─── Provided passage

Molecular manufacturing designs have traditionally looked a lot more like machines than like life's biochemistry, and molecular manufacturing has even been criticized for not taking more inspiration from life's techniques. But there is a fundamental connection between them.
The digital nature of chemistry (to be specific, molecule-forming chemistry) is what will allow molecular manufacturing systems to build duplicate systems, driving down the cost of manufacturing and enabling high throughput and large products. It's easy to think of life as squishy and analog, or complex and chaotic, but at its core, life is digital too. And it may even be the case that this is what allowed life to form in the first place.
I was recently discussing the origin of life with some biologists and other scientists. During the course of the discussion, I suggested that life might have developed from a soup of simple organic molecules when a fairly simple self-replicating molecule was templated by clay particles. (This conjecture is not original to me, but I think it sounds at least somewhat plausible.)
Someone objected that, during the time needed for the next advance to develop, any tiny perturbation would destroy the pre-life structure. Someone else pointed me at the work of L. L. Whyte[PDF]. Now, Whyte was writing before much was known about molecular biology, and his theories are about as accurate as the early descriptions of electricity as a fluid. But his observations and logic are first-rate, and one of his observations is that there must be some core that implements heredity and provides an organizing principle to organisms, and that core must be replicated with unusually high fidelity.
As a computer scientist who's studied molecular manufacturing for two
decades, I had gotten used to thinking of self-replication as digital
and highly accurate, in the physical domain as well as the computer
domain. Reading Whyte got me thinking, and I realized that indeed, life does depend on near-perfect duplication of information - and it's not guaranteed that any particular process of copying will provide that.

──────

*Work to complete*
- 1) According to the passage on molecular manufacturing and the origin of life, what might have templated a fairly simple self-replicating molecule?
- 2) Resume the passage on molecular manufacturing and the digital nature of life, picking up right after its final sentence.

─── The data

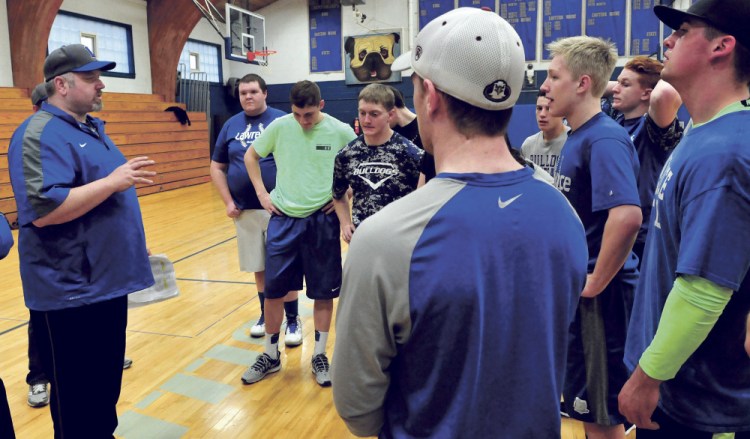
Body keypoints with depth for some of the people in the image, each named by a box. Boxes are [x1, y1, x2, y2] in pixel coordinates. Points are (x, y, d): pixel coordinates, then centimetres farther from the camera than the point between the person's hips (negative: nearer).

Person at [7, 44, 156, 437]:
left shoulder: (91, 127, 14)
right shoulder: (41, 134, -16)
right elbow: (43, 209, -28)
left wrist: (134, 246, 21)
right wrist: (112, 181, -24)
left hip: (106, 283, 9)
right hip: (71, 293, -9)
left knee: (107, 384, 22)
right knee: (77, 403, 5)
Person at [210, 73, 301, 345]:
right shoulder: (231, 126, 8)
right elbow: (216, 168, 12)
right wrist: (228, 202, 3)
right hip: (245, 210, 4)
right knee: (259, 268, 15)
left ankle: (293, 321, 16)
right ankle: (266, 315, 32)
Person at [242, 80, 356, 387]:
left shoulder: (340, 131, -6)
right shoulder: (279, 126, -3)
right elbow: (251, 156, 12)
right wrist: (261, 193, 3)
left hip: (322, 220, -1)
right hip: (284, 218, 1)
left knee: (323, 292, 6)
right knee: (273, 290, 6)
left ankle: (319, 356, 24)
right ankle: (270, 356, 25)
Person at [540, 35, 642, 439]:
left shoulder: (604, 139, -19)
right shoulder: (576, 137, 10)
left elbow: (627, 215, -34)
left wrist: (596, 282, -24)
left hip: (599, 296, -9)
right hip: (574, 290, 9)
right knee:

──────

*Solved tasks*
- 1) Clay particles.

- 2)
Of course, this is what DNA does. Using the highly nonlinear forces of chemistry, DNA can be copied with an extremely low error rate - orders of magnitude lower than most organic chemistry processes. If this were not the case, then life would devolve - errors would accumulate faster than they could be selected out. But with the ability to produce essentially perfect copies of DNA, the total number of accurate copies can increase with each generation. Then, the small percentage of random mutations that are beneficial will lead to an increase in the total number of improved copies in each generation - at which point the improved copies will out-compete the degenerated copies, and the species will improve.
In discussing the conjecture that life originated with simple molecular self-replicators, many people will not make explicit their assumptions about whether the copying process is digital and accurate, or analog and lossy. It seems clear to me, now, that 1) the copying process must have been digital, because lossy processes could not have produced a lineage of ever-improving self-replicators leading to life; 2) Since the formation of molecules is, in general, a digital process, the theory survives this restriction.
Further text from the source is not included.